= What is expected =
Ignoring the images, restate the records below word for word.

[Collected data]
------------

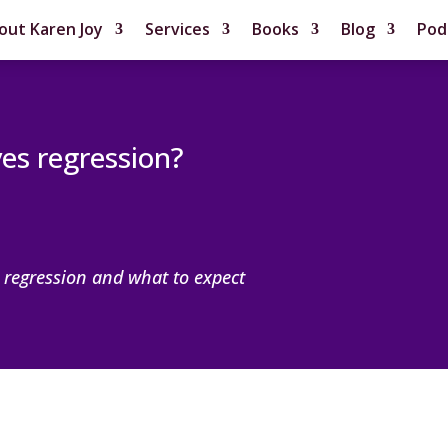
out Karen Joy
Services
Books
Blog
Pod
ves regression?
 regression and what to expect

------------

= Task answer =
out Karen Joy
Services
Books
Blog
Pod
ves regression?
 regression and what to expect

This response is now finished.